Dict-like class that uses its __init__ params for default keys.
Override PARAMS, DEFAULT_PARAMS, PARAM_MAPPING, and DICT_MAPPING
in the subclass definition to give non-default behavior.
"""
def __init__(self):
pass
def __nonzero__(self):
"""Handle bool casting instead of __len__."""
return True
def __getitem__(self, key):
action = self.DICT_MAPPING[key]
if action is None:
return getattr(self, key)
try:
return action(self)
except AttributeError:
return getattr(self, action)
def __iter__(self):
return iter(self.DICT_MAPPING)
def __len__(self):
return len(self.DICT_MAPPING)
print Base.PARAMS
# ()
print dict(Base())
# {}
此时,Base 报告四个常量的值不太有趣,而实例的字典版本是空的。
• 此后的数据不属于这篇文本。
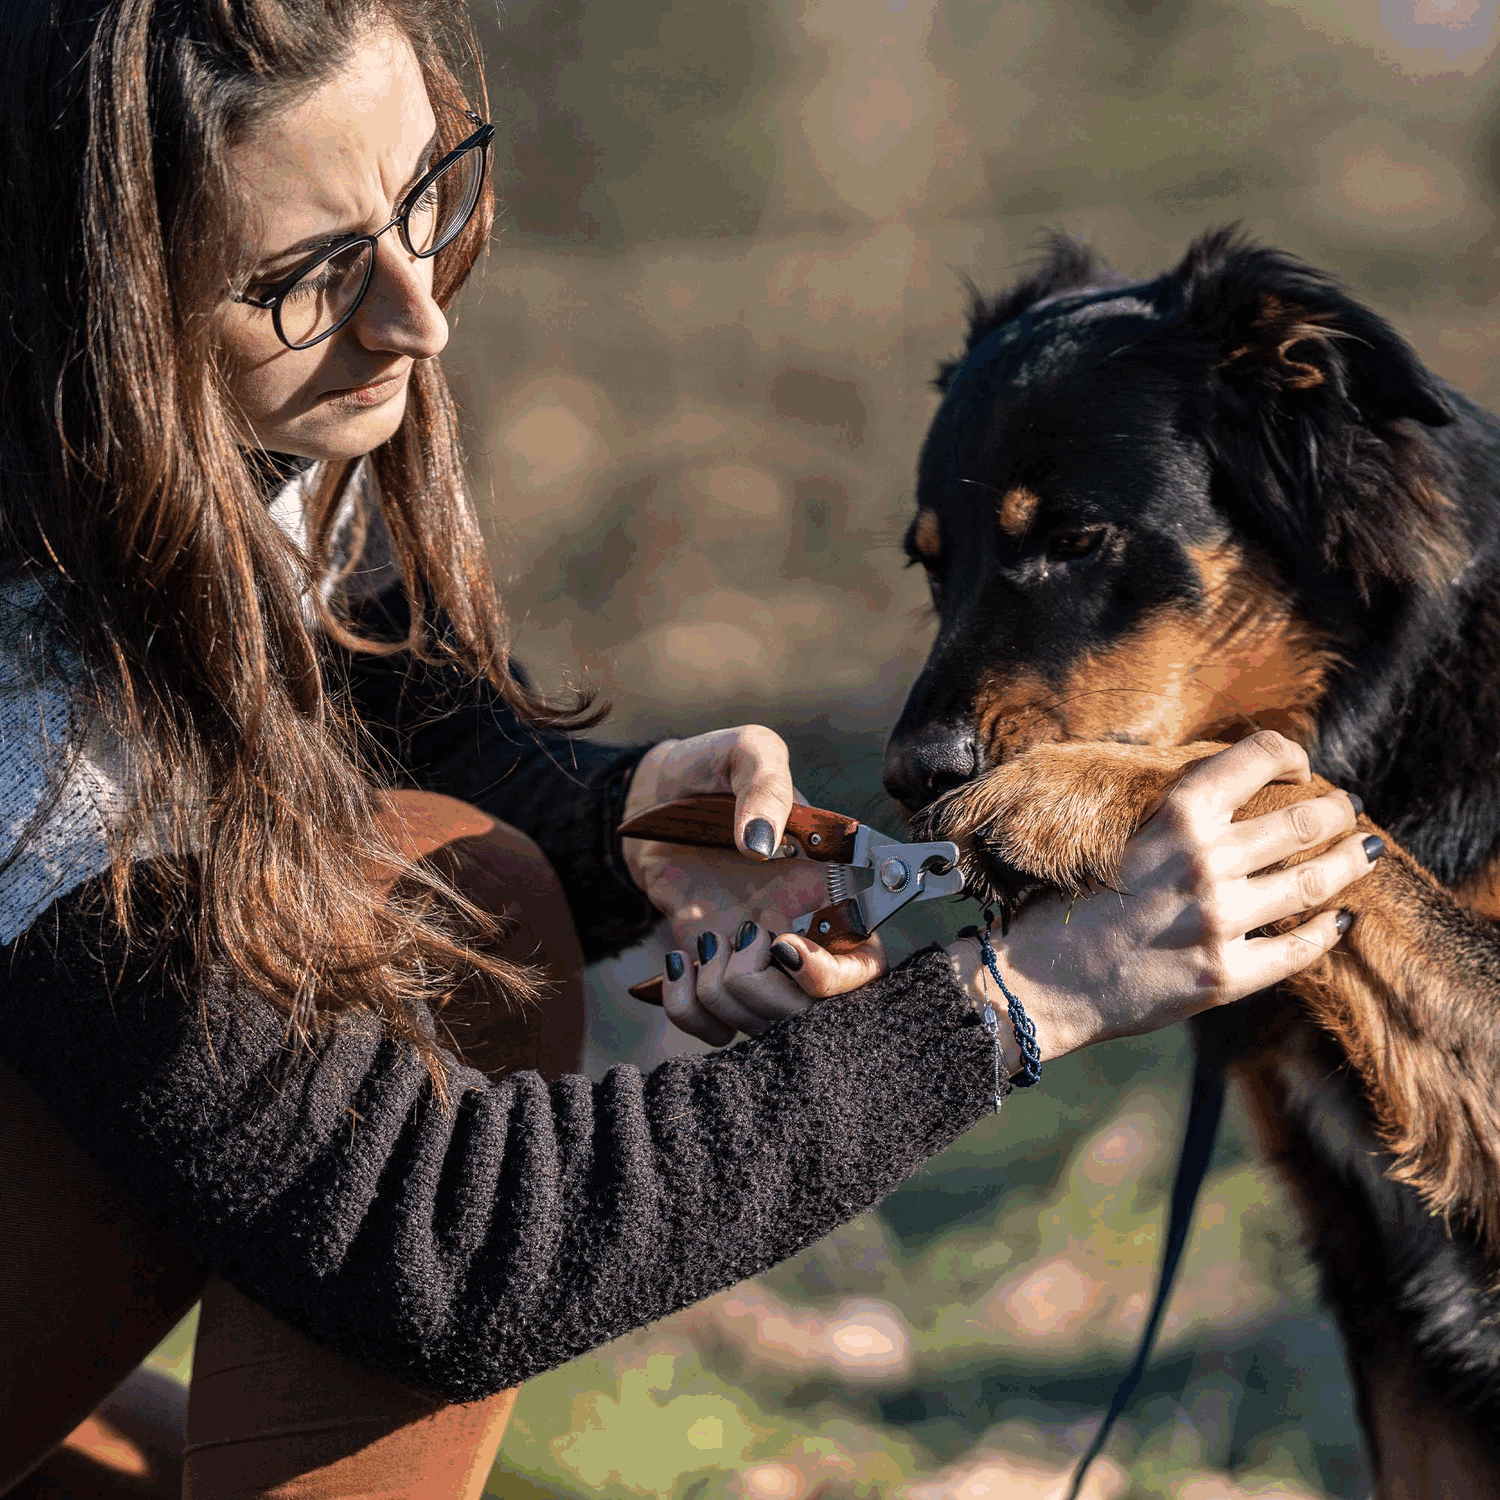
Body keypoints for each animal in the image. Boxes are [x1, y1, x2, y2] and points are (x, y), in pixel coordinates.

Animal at [882, 228, 1500, 1494]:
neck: (1393, 706)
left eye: (1074, 541)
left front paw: (1060, 797)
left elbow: (1296, 790)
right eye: (930, 564)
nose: (910, 775)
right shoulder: (1378, 1292)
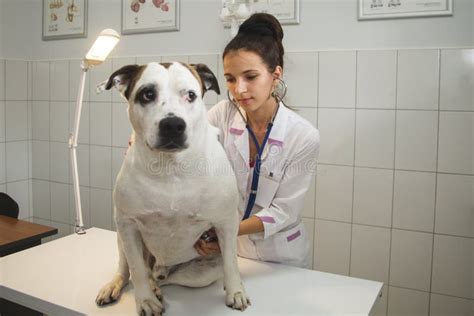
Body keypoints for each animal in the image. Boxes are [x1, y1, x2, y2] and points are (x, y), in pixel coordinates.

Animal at [94, 62, 250, 316]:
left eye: (191, 95)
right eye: (147, 94)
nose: (172, 124)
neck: (171, 169)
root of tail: (161, 266)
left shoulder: (226, 223)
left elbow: (231, 263)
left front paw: (236, 291)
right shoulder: (127, 225)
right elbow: (136, 270)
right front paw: (145, 301)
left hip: (203, 271)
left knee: (166, 278)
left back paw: (158, 286)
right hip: (122, 239)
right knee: (130, 270)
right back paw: (119, 287)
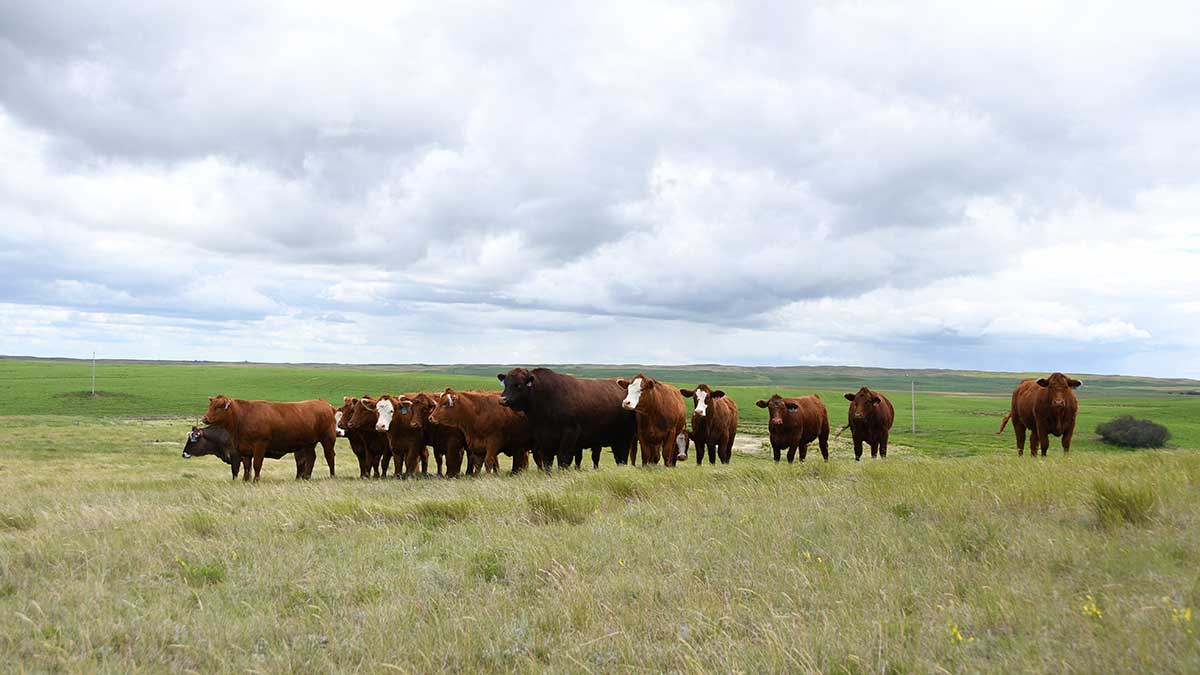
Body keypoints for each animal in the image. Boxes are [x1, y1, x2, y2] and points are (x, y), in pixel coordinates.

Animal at [182, 425, 312, 479]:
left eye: (193, 439)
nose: (184, 454)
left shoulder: (236, 457)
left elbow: (235, 472)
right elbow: (248, 470)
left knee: (301, 464)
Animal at [201, 395, 338, 481]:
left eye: (219, 406)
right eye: (210, 405)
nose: (204, 418)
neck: (243, 416)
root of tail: (324, 403)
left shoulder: (260, 445)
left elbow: (256, 464)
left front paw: (256, 480)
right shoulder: (244, 449)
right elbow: (246, 466)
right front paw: (245, 480)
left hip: (327, 439)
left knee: (329, 456)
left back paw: (332, 476)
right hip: (309, 443)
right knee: (311, 458)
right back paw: (306, 477)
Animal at [498, 367, 637, 470]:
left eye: (519, 385)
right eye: (506, 384)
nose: (503, 399)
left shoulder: (570, 434)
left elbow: (563, 458)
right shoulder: (543, 437)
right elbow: (547, 460)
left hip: (624, 439)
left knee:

不过,如果你创建一个子类,你可以重写这四个常量中的任何一个,或者在 __init__ 中添加其他参数:
class Sub1(Base):
def __init__(self, one, two):
super(Sub1, self).__init__()
self.one = one
self.two = two
Sub1.PARAMS
# ("one", "two")
dict(Sub1(1,2))
# {"one": 1, "two": 2}
class Sub2(Base):
PARAMS = ("first", "second")
def __init__(self, one, two):
super(Sub2, self).__init__()
self.first = one
self.second = two
Sub2.PARAMS
# ("first", "second")
dict(Sub2(1,2))
# {"first": 1, "second": 2}
1 个回答
3
考虑一下这个装饰器:
def rickroll(old_function):
return lambda junk, junk1, junk2: "Never Going To Give You Up"
class Foo(object):
@rickroll
def bar(self, p1, p2):
return p1 * p2
print Foo().bar(1, 2)
在这里,rickroll 装饰器接收了 bar 方法,然后把它丢掉,换成一个新的函数。这个新函数不管原来参数的名字(甚至可能是数字!),而是直接返回一段经典歌曲的歌词。
之后再也没有提到过原来的函数,所以垃圾回收器随时可以把它清理掉。
在这种情况下,我看不出你怎么能找到参数名 p1 和 p2。根据我的理解,连 Python 的解释器自己都不知道它们原来叫什么。